Start of Text under study
General characteristics
- Class & type: Mission Buenaventura-class oiler
- Displacement: 5,532 long tons (5,621 t) light; 21,880 long tons (22,231 t) full;
- Length: 524 ft (160 m)
- Beam: 68 ft (21 m)
- Draft: 30 ft (9.1 m)
- Propulsion: Turbo-electric, single screw
- Speed: 16.5 knots (30.6 km/h; 19.0 mph)
- Complement: 52
- Armament: None

= USNS Mission Los Angeles =

USNS Mission Los Angeles (T-AO-117) was a that served in the United States Navy. The ship was originally intended as USS Conecuh (AO-103) for the U.S. Navy but her acquisition was canceled. The ship, a Type T2-SE-A3 tanker, was completed as SS Mission Los Angeles and delivered after the end of World War II. The tanker was acquired by the U.S. Navy in 1948 as USS Mission Los Angeles (AO-117), but was transferred to the Military Sea Transport Service upon its creation in 1949. The ship was named for Nuestra Señora Reina de los Angeles Asistencia (a "sub-mission" to Mission San Gabriel Arcángel, one of the twenty-one California missions), she was the only U.S. Naval Vessel to bear the name.
End of Text under study
Start of Extracted records
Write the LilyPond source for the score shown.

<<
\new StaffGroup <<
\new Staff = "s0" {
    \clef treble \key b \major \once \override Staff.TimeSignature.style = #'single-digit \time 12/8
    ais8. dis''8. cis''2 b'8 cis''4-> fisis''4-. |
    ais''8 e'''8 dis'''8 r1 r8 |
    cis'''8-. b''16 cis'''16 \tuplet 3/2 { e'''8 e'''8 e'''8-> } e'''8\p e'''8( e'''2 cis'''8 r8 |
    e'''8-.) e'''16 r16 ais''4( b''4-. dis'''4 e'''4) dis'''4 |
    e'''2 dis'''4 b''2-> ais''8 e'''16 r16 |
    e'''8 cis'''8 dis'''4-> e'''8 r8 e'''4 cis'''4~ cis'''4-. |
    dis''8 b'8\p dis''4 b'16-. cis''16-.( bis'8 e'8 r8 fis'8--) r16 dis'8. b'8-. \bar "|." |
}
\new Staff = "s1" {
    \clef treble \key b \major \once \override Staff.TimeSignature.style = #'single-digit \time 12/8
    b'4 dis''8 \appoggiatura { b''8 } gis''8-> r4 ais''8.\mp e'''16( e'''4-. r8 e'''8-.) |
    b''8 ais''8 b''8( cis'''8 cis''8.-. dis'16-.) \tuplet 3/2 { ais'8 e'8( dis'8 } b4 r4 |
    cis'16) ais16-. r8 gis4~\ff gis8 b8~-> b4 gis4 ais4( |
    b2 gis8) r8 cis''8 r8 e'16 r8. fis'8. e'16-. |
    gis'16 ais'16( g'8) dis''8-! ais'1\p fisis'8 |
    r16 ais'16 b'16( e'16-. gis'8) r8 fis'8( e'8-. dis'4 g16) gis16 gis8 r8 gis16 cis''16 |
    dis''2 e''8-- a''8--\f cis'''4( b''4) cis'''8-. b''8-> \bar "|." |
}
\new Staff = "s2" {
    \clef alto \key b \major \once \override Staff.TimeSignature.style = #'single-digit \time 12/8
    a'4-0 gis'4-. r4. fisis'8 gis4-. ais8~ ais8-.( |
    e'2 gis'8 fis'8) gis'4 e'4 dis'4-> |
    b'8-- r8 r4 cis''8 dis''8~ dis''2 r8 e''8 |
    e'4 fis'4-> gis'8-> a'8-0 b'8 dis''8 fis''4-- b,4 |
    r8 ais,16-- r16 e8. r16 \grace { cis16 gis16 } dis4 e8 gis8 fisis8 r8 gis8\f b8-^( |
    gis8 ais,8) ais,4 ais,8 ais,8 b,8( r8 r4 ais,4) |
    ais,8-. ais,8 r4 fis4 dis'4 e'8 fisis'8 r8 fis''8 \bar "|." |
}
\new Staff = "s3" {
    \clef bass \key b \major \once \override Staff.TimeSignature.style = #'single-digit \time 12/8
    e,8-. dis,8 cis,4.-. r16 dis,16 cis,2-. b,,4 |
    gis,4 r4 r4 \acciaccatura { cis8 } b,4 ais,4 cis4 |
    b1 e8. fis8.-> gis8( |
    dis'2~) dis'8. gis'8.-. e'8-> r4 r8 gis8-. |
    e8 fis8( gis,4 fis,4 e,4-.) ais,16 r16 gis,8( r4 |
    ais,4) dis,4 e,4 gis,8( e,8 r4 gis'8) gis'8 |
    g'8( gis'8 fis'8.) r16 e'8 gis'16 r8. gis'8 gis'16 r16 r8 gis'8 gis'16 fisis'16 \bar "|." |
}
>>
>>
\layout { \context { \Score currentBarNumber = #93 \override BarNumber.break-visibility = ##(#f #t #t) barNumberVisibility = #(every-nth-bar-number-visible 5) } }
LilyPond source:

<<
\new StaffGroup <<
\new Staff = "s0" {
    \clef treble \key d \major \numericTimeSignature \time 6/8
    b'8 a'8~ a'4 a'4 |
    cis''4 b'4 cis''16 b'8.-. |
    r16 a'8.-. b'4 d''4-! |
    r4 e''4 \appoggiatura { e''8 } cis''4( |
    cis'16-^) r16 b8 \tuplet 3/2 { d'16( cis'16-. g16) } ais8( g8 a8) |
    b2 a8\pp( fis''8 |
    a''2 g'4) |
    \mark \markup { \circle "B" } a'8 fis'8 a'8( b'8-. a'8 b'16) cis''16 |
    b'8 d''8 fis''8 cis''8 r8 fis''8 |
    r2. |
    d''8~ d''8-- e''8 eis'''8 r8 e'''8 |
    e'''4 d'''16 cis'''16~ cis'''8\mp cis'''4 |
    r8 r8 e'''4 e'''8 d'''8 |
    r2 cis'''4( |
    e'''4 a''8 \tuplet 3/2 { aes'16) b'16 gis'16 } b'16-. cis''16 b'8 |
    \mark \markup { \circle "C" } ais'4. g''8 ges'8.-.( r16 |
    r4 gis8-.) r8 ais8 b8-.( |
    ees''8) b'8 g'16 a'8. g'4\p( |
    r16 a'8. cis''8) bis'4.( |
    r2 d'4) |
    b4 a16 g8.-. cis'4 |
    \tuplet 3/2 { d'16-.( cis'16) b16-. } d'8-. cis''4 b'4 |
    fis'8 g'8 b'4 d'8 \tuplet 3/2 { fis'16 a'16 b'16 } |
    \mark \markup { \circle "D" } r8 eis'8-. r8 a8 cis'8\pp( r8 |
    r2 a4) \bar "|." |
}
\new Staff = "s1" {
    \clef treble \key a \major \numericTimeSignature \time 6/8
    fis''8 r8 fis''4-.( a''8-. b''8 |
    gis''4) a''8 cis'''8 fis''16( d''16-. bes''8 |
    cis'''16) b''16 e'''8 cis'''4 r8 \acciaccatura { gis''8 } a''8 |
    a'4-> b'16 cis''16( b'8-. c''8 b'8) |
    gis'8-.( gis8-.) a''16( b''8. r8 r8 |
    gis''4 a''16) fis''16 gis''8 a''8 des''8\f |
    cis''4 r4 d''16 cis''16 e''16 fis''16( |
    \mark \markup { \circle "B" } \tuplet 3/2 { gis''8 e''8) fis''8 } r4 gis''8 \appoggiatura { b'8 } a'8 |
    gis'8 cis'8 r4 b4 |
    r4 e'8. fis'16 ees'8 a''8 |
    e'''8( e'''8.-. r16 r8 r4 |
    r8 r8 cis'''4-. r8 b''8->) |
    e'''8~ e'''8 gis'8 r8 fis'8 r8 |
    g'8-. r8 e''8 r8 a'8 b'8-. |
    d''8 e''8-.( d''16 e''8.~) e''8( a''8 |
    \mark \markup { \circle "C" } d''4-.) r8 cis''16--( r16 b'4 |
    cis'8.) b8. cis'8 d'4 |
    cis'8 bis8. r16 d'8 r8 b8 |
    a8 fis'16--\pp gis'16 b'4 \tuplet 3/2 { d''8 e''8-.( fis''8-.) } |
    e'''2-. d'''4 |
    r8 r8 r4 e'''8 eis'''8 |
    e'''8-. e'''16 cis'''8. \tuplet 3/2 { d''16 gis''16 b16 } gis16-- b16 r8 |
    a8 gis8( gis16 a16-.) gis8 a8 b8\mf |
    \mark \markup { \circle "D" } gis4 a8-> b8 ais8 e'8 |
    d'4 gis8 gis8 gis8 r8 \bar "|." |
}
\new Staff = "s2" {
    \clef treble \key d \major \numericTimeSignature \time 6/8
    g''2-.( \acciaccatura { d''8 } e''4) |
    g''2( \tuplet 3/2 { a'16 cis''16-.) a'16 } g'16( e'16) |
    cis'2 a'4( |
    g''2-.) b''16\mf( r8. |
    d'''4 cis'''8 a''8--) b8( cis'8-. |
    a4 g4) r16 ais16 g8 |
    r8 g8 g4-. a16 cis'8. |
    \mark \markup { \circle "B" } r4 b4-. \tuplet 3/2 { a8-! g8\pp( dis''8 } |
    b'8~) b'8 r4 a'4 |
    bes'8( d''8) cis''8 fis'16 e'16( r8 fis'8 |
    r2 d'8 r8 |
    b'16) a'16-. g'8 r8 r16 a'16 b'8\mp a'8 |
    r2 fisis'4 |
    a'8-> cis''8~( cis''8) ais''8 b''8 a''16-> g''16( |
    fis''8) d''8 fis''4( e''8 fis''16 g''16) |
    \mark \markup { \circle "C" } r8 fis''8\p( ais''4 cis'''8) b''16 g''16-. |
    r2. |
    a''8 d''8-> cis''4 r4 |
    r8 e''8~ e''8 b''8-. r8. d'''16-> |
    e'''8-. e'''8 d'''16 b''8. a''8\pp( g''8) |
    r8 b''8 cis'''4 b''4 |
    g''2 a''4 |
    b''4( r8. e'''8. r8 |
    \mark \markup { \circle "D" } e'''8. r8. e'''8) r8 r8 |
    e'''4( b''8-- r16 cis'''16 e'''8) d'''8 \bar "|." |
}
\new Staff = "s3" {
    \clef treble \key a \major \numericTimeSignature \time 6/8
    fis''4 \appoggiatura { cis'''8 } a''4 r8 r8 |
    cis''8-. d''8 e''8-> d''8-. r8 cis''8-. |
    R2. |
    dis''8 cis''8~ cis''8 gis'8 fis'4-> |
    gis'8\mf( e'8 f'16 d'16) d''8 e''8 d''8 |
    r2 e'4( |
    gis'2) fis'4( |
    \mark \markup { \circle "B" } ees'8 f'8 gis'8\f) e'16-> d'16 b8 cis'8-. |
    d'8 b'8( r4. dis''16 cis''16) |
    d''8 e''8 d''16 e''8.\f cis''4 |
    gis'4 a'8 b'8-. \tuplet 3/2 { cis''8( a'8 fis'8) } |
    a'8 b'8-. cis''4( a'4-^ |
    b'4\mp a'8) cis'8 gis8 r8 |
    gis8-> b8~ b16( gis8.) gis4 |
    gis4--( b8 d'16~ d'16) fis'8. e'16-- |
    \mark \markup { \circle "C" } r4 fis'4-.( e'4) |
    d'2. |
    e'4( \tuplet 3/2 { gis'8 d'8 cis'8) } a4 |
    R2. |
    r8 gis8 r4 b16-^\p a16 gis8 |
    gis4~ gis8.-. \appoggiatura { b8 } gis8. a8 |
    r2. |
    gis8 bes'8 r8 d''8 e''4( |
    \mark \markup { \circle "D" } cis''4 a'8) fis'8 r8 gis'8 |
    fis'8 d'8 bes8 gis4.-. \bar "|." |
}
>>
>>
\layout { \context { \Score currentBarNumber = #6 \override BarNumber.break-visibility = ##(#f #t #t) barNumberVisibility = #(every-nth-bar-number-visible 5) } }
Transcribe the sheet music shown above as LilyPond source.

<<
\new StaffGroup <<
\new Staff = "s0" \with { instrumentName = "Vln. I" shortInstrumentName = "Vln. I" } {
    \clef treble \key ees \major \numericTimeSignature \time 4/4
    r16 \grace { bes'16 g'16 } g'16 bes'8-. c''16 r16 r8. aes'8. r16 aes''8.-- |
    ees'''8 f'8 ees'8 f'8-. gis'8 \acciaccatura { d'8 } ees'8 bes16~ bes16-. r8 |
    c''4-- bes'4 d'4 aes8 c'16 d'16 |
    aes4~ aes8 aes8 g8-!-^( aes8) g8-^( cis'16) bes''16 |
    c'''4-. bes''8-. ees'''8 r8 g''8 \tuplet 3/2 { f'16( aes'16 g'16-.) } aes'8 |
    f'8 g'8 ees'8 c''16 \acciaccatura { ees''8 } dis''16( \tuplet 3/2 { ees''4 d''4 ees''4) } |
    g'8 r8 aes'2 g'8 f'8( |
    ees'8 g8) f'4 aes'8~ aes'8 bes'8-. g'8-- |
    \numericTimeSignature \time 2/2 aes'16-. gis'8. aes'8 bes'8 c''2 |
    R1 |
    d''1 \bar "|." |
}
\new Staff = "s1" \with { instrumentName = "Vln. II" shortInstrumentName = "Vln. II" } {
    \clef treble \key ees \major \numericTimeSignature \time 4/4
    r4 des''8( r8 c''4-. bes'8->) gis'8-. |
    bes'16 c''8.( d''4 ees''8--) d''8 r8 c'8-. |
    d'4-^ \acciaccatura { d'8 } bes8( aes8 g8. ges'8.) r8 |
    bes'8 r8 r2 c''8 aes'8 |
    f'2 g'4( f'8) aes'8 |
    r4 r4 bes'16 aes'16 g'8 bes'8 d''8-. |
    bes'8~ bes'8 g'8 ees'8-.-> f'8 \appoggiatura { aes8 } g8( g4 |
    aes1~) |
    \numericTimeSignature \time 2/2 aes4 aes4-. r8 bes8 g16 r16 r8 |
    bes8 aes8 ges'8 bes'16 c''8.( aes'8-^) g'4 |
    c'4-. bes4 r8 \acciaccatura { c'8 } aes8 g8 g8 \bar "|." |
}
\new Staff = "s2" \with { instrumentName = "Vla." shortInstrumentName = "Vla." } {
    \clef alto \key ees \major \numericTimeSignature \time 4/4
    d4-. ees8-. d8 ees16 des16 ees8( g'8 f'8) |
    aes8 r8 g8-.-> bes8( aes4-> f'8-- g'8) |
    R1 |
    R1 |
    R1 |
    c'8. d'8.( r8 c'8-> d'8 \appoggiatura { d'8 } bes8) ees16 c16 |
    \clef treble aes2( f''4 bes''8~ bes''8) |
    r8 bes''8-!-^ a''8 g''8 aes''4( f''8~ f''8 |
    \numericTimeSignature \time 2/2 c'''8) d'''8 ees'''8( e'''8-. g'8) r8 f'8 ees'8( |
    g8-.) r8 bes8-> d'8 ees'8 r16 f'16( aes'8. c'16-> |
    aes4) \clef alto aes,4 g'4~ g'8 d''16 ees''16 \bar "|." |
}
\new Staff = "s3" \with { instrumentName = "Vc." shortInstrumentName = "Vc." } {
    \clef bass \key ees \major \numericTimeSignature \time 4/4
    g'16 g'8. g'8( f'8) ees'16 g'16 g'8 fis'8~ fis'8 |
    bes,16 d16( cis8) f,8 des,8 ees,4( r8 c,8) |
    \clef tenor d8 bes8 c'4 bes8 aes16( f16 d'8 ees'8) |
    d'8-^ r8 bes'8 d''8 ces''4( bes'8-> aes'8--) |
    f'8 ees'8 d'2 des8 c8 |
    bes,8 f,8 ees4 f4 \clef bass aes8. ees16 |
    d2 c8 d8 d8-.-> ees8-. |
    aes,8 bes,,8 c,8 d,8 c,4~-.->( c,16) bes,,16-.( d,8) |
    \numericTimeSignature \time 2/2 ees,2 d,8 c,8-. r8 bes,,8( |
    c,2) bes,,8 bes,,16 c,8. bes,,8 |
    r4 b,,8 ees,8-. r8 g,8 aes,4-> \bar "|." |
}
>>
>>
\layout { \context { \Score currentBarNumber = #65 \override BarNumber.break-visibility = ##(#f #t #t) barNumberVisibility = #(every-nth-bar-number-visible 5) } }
End of Extracted records
## Description of the task
Please revise the article on USNS Mission Los Angeles, starting at "- Complement: 52" and ending at "bear the name.", and put "MSTS" in place of "Military Sea Transport Service".

## Finished task
- Complement: 52
- Armament: None

= USNS Mission Los Angeles =

USNS Mission Los Angeles (T-AO-117) was a that served in the United States Navy. The ship was originally intended as USS Conecuh (AO-103) for the U.S. Navy but her acquisition was canceled. The ship, a Type T2-SE-A3 tanker, was completed as SS Mission Los Angeles and delivered after the end of World War II. The tanker was acquired by the U.S. Navy in 1948 as USS Mission Los Angeles (AO-117), but was transferred to the MSTS upon its creation in 1949. The ship was named for Nuestra Señora Reina de los Angeles Asistencia (a "sub-mission" to Mission San Gabriel Arcángel, one of the twenty-one California missions), she was the only U.S. Naval Vessel to bear the name.